KUTIPAN TEKS:

+ + + + +

Rabu, 02 Agustus 2017

Menyoal Perbedaan Pajak dan Zakat

Sebagian masyarakat masih banyak yang belum mengerti perbedaan pajak dan zakat. Ada perbedaan prinsip antara zakat dan pajak dimana keduanya tak bisa dianggap sama. Persamaan zakat dan pajak ada pada pembebanan kewajiban dari harta kekayaan yang dipunyai seseorang. Sementara perbedaan pajak dan zakat bisa dijelaskan dalam uraian singkat berikut ini.


Ditinjau dari sisi etimologis, zakat artinya bersih, suci, berkah, tumbuh, maslahat dan berkembang. Allah SWT telah menjelaskannya dalam Quran surat Ar-Ruum ayat 39 dan surat At-Taubah ayat 103. Sementara pajak dalam bahasa Arab diambil dari kata 'al-dharibah' yang artinya beban. Terkadang pajak dimaknai sebagai al-Jizyah yang artinya upeti yang dipungut dari dzimmah yaitu orang non Islam yang tunduk dalam pemerintah Islam.

+ + + + +

DATA TEREKSTRAKSI:
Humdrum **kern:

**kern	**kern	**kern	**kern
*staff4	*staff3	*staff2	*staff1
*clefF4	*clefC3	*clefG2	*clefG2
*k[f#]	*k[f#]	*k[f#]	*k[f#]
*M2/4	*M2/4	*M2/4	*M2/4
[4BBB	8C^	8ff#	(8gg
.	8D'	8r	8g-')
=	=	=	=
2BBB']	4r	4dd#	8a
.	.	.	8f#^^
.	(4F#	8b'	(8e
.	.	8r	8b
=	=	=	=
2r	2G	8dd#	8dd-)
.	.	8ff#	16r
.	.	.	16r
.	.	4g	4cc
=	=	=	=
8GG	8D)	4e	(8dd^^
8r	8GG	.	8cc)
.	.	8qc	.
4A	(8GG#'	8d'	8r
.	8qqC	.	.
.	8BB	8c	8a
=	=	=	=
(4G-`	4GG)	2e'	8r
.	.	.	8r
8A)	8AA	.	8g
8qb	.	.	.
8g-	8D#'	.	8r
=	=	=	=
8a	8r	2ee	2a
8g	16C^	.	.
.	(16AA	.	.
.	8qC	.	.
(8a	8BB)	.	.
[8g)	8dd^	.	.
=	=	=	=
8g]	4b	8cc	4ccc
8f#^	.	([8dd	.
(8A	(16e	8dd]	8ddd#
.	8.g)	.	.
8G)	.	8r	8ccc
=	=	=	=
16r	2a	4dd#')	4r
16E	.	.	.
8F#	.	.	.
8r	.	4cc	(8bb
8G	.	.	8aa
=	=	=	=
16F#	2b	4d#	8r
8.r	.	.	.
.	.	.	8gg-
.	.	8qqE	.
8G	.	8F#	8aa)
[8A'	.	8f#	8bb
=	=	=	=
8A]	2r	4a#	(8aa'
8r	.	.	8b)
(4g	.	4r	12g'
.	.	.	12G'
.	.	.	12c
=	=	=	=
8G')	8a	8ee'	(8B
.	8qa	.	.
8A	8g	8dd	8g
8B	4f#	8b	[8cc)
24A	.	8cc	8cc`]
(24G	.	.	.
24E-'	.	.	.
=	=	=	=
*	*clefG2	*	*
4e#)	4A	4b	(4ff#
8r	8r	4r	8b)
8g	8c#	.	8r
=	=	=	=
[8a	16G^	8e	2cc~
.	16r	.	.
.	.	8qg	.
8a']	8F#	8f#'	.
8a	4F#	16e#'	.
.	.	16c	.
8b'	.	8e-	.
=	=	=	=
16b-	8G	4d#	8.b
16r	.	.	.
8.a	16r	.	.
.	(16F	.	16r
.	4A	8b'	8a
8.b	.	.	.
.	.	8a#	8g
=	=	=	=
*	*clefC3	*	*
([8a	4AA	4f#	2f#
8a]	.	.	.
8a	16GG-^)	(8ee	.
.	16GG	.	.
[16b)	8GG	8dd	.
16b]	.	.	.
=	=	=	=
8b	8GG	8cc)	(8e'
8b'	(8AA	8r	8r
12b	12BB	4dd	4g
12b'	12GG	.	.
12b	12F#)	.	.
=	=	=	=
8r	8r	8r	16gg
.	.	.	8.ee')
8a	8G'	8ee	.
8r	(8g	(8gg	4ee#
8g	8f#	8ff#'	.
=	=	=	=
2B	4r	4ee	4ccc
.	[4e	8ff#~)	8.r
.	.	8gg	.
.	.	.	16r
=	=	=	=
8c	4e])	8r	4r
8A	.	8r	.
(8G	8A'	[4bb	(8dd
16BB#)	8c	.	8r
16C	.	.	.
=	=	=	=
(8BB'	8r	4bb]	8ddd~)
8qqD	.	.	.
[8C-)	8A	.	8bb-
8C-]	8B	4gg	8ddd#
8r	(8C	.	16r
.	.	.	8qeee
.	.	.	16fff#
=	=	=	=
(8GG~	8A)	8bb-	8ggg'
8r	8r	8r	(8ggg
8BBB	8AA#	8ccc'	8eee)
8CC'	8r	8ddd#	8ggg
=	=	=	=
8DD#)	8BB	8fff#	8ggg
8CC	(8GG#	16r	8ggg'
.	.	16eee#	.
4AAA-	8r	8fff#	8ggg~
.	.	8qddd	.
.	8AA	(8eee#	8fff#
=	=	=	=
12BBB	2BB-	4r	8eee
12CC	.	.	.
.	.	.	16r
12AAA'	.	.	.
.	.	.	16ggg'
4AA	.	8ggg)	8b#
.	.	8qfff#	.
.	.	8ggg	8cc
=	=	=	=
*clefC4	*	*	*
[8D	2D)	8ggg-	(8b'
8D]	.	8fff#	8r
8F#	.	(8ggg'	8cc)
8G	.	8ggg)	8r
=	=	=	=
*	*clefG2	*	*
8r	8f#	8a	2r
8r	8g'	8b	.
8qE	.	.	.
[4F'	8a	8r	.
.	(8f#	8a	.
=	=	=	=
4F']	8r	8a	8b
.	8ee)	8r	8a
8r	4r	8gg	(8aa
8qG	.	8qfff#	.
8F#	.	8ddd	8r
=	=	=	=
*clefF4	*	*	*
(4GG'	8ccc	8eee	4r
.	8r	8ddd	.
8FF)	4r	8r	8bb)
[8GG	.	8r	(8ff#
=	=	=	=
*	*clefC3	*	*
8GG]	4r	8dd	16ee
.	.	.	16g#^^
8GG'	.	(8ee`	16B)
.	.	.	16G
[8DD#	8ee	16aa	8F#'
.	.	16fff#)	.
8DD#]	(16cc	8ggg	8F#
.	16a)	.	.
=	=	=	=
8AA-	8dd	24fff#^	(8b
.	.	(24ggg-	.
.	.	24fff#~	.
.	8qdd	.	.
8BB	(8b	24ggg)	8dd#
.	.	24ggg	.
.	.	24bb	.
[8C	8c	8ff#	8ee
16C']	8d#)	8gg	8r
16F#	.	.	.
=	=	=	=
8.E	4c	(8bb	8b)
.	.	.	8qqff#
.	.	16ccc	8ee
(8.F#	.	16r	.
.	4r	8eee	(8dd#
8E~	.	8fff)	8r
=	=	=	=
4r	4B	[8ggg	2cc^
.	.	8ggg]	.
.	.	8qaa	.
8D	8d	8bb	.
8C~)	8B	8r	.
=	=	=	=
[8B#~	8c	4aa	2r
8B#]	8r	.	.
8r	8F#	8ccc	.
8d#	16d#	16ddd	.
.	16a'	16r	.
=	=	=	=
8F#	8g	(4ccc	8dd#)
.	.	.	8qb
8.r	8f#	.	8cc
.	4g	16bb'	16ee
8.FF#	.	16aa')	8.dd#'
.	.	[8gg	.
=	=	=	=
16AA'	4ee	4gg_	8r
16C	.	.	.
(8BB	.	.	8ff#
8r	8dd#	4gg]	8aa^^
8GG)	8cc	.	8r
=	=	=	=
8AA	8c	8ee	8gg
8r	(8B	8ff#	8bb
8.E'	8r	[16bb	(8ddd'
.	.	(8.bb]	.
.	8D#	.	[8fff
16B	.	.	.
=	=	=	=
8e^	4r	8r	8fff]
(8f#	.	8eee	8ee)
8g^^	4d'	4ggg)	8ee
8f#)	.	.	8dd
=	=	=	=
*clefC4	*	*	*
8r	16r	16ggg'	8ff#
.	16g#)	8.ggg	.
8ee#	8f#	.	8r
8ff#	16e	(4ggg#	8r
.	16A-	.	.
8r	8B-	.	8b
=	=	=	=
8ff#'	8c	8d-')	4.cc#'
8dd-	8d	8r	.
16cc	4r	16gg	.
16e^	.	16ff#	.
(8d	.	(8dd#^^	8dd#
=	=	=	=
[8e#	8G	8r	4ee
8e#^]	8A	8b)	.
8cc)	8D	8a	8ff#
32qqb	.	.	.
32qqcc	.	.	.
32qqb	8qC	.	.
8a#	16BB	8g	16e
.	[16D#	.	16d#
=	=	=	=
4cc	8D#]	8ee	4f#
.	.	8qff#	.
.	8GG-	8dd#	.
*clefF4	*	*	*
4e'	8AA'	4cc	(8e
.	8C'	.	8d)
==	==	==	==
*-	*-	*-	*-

+ + + + +

PERSYARATAN TUGAS 1:
Ganti "etimologis" dengan "kebahasaan" pada bagian teks tentang perbedaan pajak dan zakat, mulai dari "Rabu, 02 Agustus" sampai dengan "dalam pemerintah Islam.", lalu tuliskan kembali bagian tersebut.
PERSYARATAN TUGAS 2:
Menurut teks tentang perbedaan pajak dan zakat, dari kata apa istilah pajak dalam bahasa Arab diambil, dan apa artinya?
PERSYARATAN TUGAS 3:
Teruskan teks tentang perbedaan pajak dan zakat, dimulai setelah kalimat terakhir yang ditampilkan.

HASIL LATIHAN 1:
Rabu, 02 Agustus 2017

Menyoal Perbedaan Pajak dan Zakat

Sebagian masyarakat masih banyak yang belum mengerti perbedaan pajak dan zakat. Ada perbedaan prinsip antara zakat dan pajak dimana keduanya tak bisa dianggap sama. Persamaan zakat dan pajak ada pada pembebanan kewajiban dari harta kekayaan yang dipunyai seseorang. Sementara perbedaan pajak dan zakat bisa dijelaskan dalam uraian singkat berikut ini.


Ditinjau dari sisi kebahasaan, zakat artinya bersih, suci, berkah, tumbuh, maslahat dan berkembang. Allah SWT telah menjelaskannya dalam Quran surat Ar-Ruum ayat 39 dan surat At-Taubah ayat 103. Sementara pajak dalam bahasa Arab diambil dari kata 'al-dharibah' yang artinya beban. Terkadang pajak dimaknai sebagai al-Jizyah yang artinya upeti yang dipungut dari dzimmah yaitu orang non Islam yang tunduk dalam pemerintah Islam.

HASIL LATIHAN 2:
Dari kata 'al-dharibah', yang artinya beban.

HASIL LATIHAN 3:
Zakat adalah kewajiban setiap orang Islam dengan menyisihkan sejumlah tertentu hartanya guna menolong masyarakat yang memerlukan. Kecuali itu zakat pun merupakan bentuk ibadah pembersih diri dari harta untuk tujuan mengabdi kepada Allah SWT. Sementara pajak merupakan kewajiban setiap warga negara membayar sejumlah uang sesuai dengan yang ditetapkan pemerintah. Fungsi pajak di sini yaitu untuk membiayai pengeluaran Negara.

Zakat merupakan kewajiban dalam agama Islam sebagai ketetapan dari Allah. Adapun pajak merupakan peraturan negara yang ditetapkan oleh pemerintah. Kewajiban membayar zakat hanya dibebankan bagi mereka yang beragama Islam, sementara kewajiban membayar pajak dibebankan kepada setiap warganegara dan bahkan orang asing tanpa melihat agama yang dianutnya.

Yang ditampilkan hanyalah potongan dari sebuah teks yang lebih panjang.